There are seven main steps in the data science process. The steps you take will vary depending on the specific problem you are trying to solve. However, the general process will be the same.
1. Problem framing: This is the first and most important step in the data science process. It involves understanding the research question that you are trying to solve and defining the specific questions that you want to answer with data.
2. Data Collection: Once you have defined your problem, you need to acquire the data you need to answer your questions. This can involve collecting data from various sources, such as surveys, databases, and social media.
3. Data Cleaning: Once you have acquired your data, you must prepare it for analysis. This involves cleaning the data, removing errors and outliers, and formatting it so that it is easy to work with.

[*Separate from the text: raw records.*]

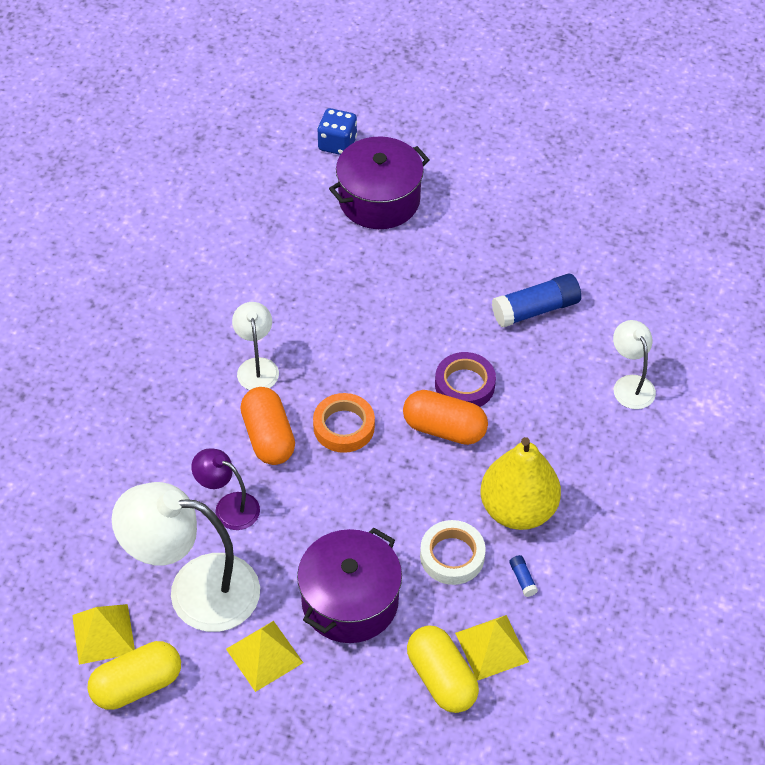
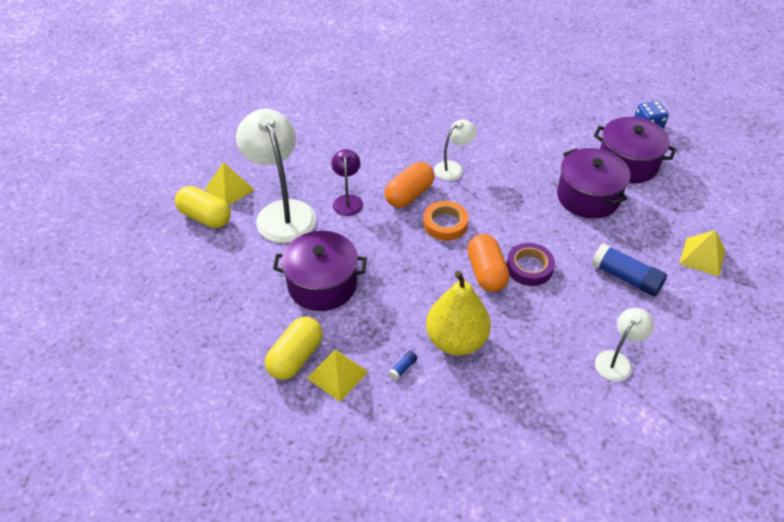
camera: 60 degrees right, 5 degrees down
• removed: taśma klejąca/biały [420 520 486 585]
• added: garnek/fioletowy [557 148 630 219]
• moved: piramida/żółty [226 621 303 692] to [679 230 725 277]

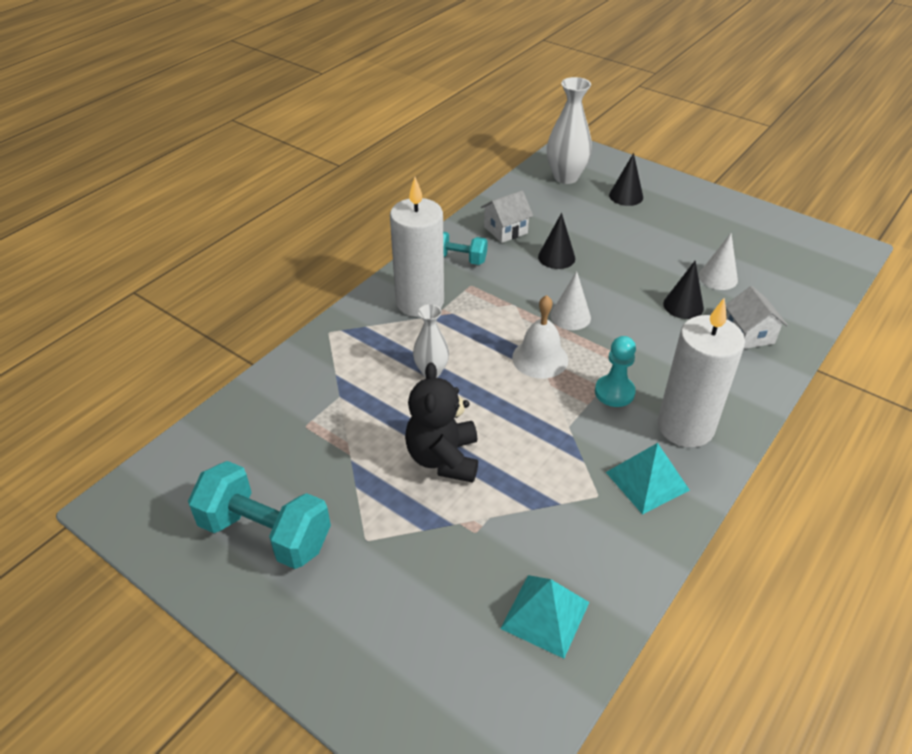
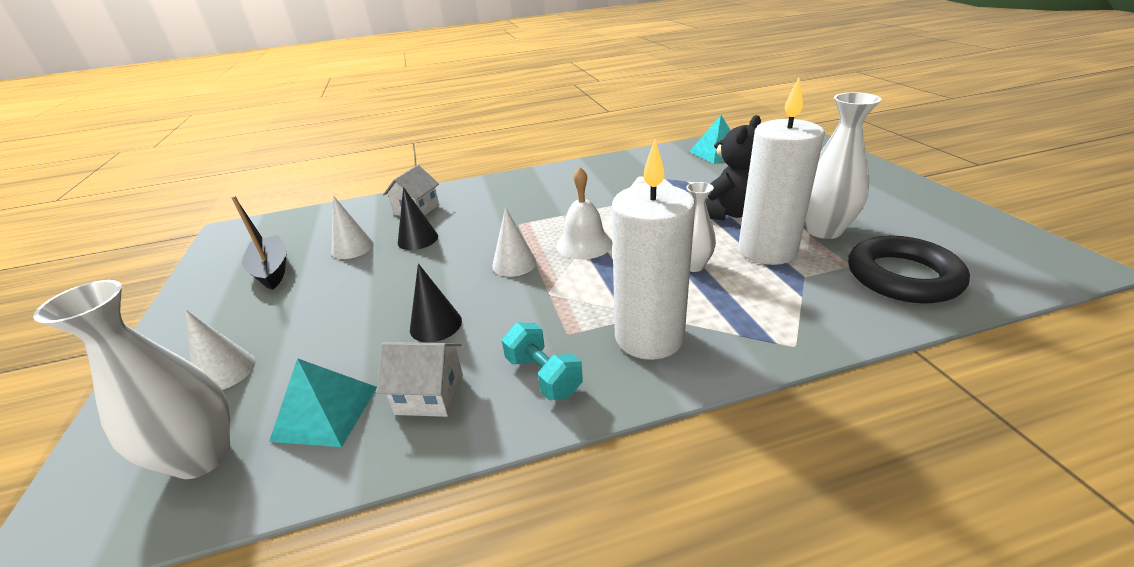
camera: 140 degrees left, 10 degrees down
• removed: hantel/turkusowy [188 461 331 569]
• removed: pionek/turkusowy [595 336 636 407]
• added: łódka/czarny [231 196 287 290]
• added: wazon/biały [805 92 881 239]
• added: pierścień/czarny [848 236 970 303]
• moved: piramida/turkusowy [606 443 690 515] to [269 358 377 447]
• moved: świeca/biały [658 298 745 448] to [738 78 825 265]
• recoloured: stożek/czarny [609 153 643 206] to stożek/biały [185 310 256 390]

4. Data Exploration: This step involves exploring your data to understand it better. This includes looking at summary statistics, creating visualizations, and asking questions about the data.
5. Modeling: This step involves building models to predict or explain the data. You can use many different types of models, such as linear regression, logistic regression, and decision trees.
6. Evaluation: Once you have built your models, you must evaluate them to see how well they perform. This involves using metrics such as accuracy, precision, and recall to measure their performance.
7. Deployment: Once you have found a model that performs well, you need to deploy it so that it can be used to make predictions or decisions. This can involve creating a web application, a mobile app, or a dashboard.

## Data Collection:
Data collection begins with identifying a reliable and accurate data source and using tools to download the dataset for examination. Next, the necessary libraries are imported, which contain pre-written code that performs specific tasks. Python has several libraries, which are robust data analysis and visualization tools.

Once the dataset is loaded and the libraries imported, the dataset can be read, and the dataframe can be created. Now, the data is checked, and the data cleaning process begins.